In 96 hours of fighting and ambushes in far western Iraq, the squad had ceased to be.
Every member of the squad -- one of three that make up the 1st Platoon of Lima Company, 3rd Battalion, 25th Regiment -- had been killed or wounded, Marines here said. All told, the 1st Platoon -- which Hurley commands -- had sustained 60 percent casualties, demolishing it as a fighting force.
Is anyone paying attention?
( 8:23 AM )
Thesis done. No more night classes. The end is in sight (mid-July my masters program ends). Being a grad student and teacher and mother at the same time is a great lesson in ... something. I hate that my blogging has suffered. I went back to look in my archives of a year and two years ago and the quality was so much higher - and so much more frequent. But this is just a season and I'm sticking around - so it will get better again. Hopefully soon.
Wednesday, May 04, 2005
( 2:42 PM )
Again. For the 44th time since March 2003, Oregon flags have flown half-staff. Forty-four children of Oregon or with connections & family here have lost their lives in Iraq. 44. Out of 1593 as of today. Not to mention 100's of thousands of Iraqis.
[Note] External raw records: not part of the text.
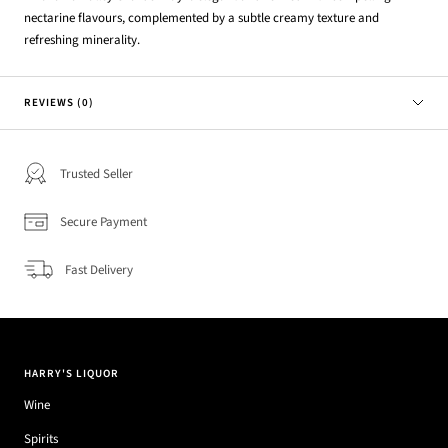
nectarine flavours, complemented by a subtle creamy texture and
refreshing minerality.
REVIEWS (0)
Trusted Seller
Secure Payment
Fast Delivery
HARRY'S LIQUOR
Wine
Spirits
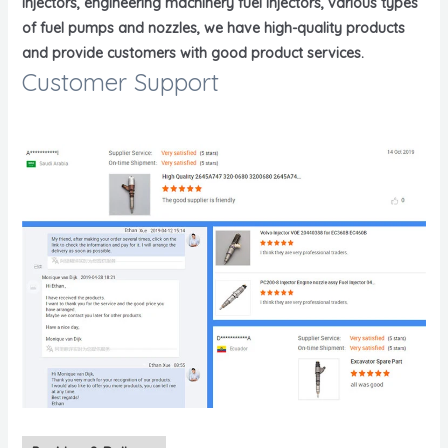
injectors, engineering machinery fuel injectors, various types
of fuel pumps and nozzles, we have high-quality products
and provide customers with good product services.
Customer Support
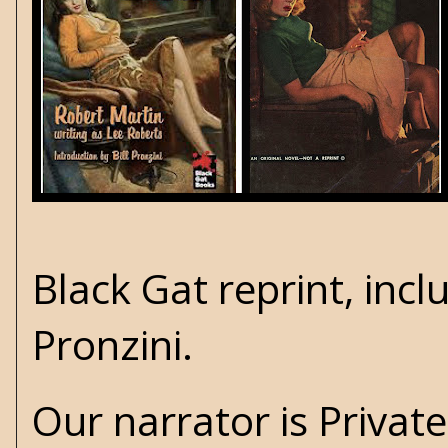
Black Gat
reprint, incl
Pronzini
.
Our narrator is Privat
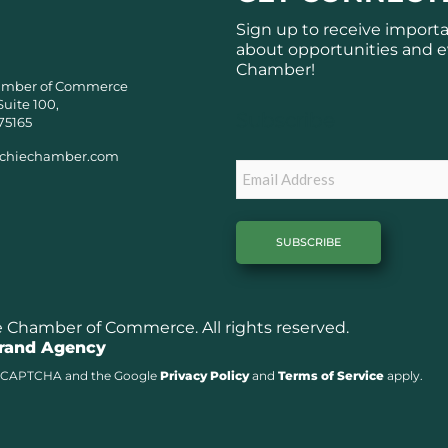
Sign up to receive import
about opportunities and e
Chamber!
amber of Commerce
Suite 100,
Subscribe
75165
chiechamber.com
Email
Chamber of Commerce. All rights reserved.
Brand Agency
y reCAPTCHA and the Google
Privacy Policy
and
Terms of Service
apply.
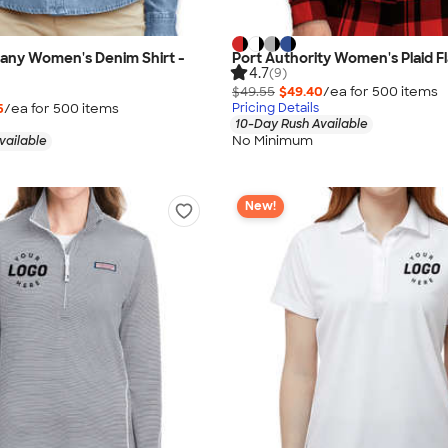
any Women's Denim Shirt -
Port Authority Women's Plaid Fl
4.7
(9)
$49.55
$49.40
/ea for
500
item
s
5
/ea for
500
item
s
Pricing Details
10-Day Rush Available
No Minimum
vailable
New!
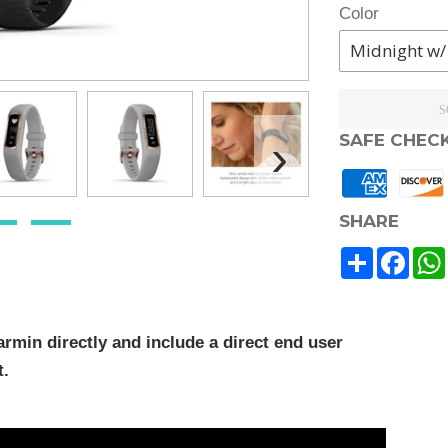
Color
S
›
SAFE CHEC
SHARE
Share
Face
rmin directly and include a direct end user
t.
Oh, I'm sorry...did you not realize there was still a war going on? I understand. It's hard to focus with all the runaway brides.
Monday, May 02, 2005
( 4:36 PM )
David Brooks: Seer of Chaos
I just read David Brooks' column from April 28 - which was just in our local paper today. He warns about the collapse of society in Russia because of its years of dictatorship. The people are left leaderless and without personal discipline or social structure and things are going to get bad. Fast. It's even worse with China.
On the surface, China looks much more impressive than Russia. But this is a country that will be living with the consequences of totalitarianism for some time. Thanks to the one-child policy, there will be hundreds of millions of elderly people without families to support them. Thanks to that same policy, and the cultural predilection for boys, there will be tens of millions of surplus single men floating around with no marital prospects, no civilizing influences, nothing to prevent them from assembling into violent criminal bands.
Criminal bands of Chinese men! Aaaahhh!! Run!
Brooks' social critique of other nations soon to be chaos in the streets with men running wild in violent bands of criminal elements seems to discount American society and the problems we face with immiment national bankruptcy, the collapse of a health care system people can use, and the loss of thousands of jobs and income. China's threat to us isn't random gangs of hormonal single men, it's the fact that China could try to cash in our debt and literally OWN us if it wanted to. Not to mention the fact that it can buy up oil and steel supplies faster than we can negotiate for them. Priorities, Mr. Brooks? Nah - it's easier to focus on the irrelevant fantasies of conservative denial.
( 4:17 PM )
In the midst of writing my thesis paper and planning and teaching 3 high school classes.... where did my life go?